The Gazette covers City Hall, now a flood-damaged icon on May's Island in the Cedar River

Good news for library lovers: New downtown library looks in the offing; and plan is for library to open a temporary downtown space by June

In Cedar Rapids Library Board, FEMA, Floods on March 19, 2009 at 10:40 pm

Library lovers had a good week in Cedar Rapids.

On Thursday, the Federal Emergency Management Agency confirmed that the library board and city officials were right: The downtown library took a tougher hit from the June 2008 flood than FEMA first has suggested. In fact, the flood caused extensive enough damage -– equal to 58 percent of the library’s value -– that FEMA now will support the building of a new library.

The library board must ask FEMA now for approval to build in a new location, which Susan Corrigan, the president of the nine-member library board, said she favors.
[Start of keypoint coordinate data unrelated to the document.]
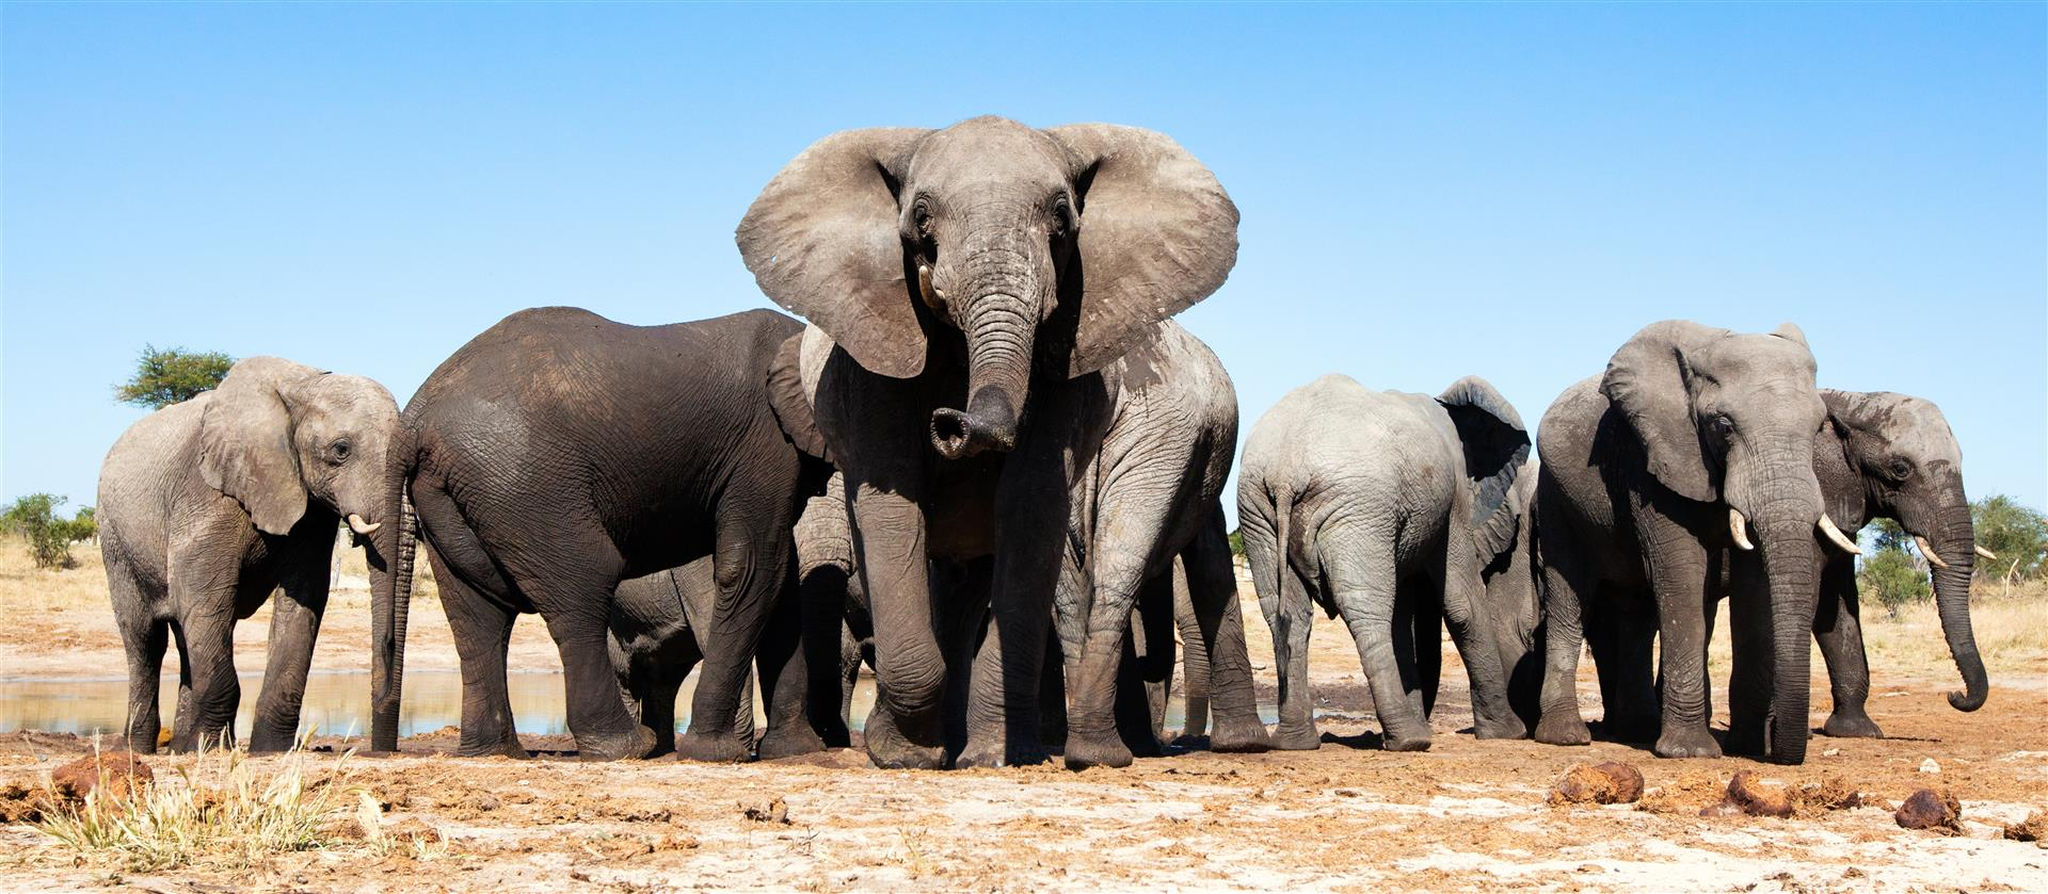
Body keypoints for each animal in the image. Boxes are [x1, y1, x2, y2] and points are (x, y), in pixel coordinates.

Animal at [99, 355, 401, 752]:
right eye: (341, 450)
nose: (383, 748)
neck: (302, 387)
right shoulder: (206, 494)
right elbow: (205, 596)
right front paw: (210, 747)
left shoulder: (310, 508)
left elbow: (303, 599)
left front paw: (269, 750)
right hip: (114, 538)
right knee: (146, 639)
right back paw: (141, 748)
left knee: (186, 634)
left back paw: (182, 747)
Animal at [376, 306, 831, 761]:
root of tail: (413, 420)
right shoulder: (765, 443)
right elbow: (752, 567)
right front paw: (716, 753)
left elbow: (782, 582)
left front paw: (797, 750)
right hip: (524, 482)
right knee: (582, 589)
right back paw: (628, 746)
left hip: (455, 492)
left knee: (477, 614)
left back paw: (495, 752)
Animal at [745, 115, 1261, 765]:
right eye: (920, 217)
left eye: (1063, 218)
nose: (951, 422)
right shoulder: (869, 357)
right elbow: (893, 504)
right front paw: (905, 753)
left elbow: (1030, 504)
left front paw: (987, 754)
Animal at [1228, 372, 1540, 748]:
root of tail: (1287, 471)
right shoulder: (1454, 502)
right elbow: (1461, 605)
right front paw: (1508, 733)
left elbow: (1402, 616)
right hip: (1356, 509)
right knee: (1366, 608)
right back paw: (1410, 740)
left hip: (1259, 510)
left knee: (1287, 613)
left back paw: (1295, 742)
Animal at [1540, 317, 1859, 761]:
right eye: (1724, 427)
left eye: (1818, 429)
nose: (1780, 750)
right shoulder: (1653, 460)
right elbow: (1682, 575)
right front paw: (1690, 752)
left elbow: (1754, 588)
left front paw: (1748, 746)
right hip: (1555, 498)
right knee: (1569, 597)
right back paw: (1566, 736)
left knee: (1636, 613)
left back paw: (1639, 729)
Many library supporters, Corrigan noted, have a strong affection for the existing library building on First Street SE, but she said she doesn’t want a library at that spot to go through a devastating flood again. And she said that has been the sentiment of the library board.

A second piece of good news for the library this week is the way Iowa Sens. Tom Harkin and Chuck Grassley and Congressman Dave Loebsack came to the library’s defense. The three elected officials fired off letters to FEMA protesting the agency’s decision not to pay the library for expenses related to the library’s temporary operation at Westdale Mall.

A FEMA spokesman in Cedar Rapids on Thursday noted that the FEMA decision has been appealed.

The library board’s Corrigan cautioned this week that FEMA’s favorable damage assessment on the downtown library does not mean that a new library will be going up any time soon. It took nine months to convince FEMA to see the library’s damage the way the library board and City Hall saw it, and it will take more time to wade through the FEMA funding process before a new library is ever built, she said.

Corrigan said the new damage finding at the library clears the way to build new on the existing site, but the library board will have to make a request for permission to build on a new site.

With much negotiation yet to come, Corrigan had another piece of good news. She reported that the library board will open a temporary library in the downtown, likely by June.

The location will be in a space formerly occupied by the Art Cellar Co., 221 Third St. SE. She said the interim library operation there would be similar to the library’s Westdale Mall branch before the library expanded there after the flood.

  1. I, for one, lament the passing of the Library as it was built in the 80’s. It is one of the few good examples of brutalist or pseudo-brutalist architecture left in the city, and it would be a shame to see it torn down and replaced with something that is likely to resemble the GreatAmerica building.

    Don’t get me wrong, I have nothing against the GA building or against glass-and-steel buildings in general; I think they’re beautiful and modern. But the intense planning, innovation, and labor that went into designing and building the concrete structure that used to be the Library is something that should be honored and remembered. Maybe they can save the central concrete staircase and use it as an entrance to the new building, as any occupied spaces in the new building will have to be built at least one foot above the 2008 flood level.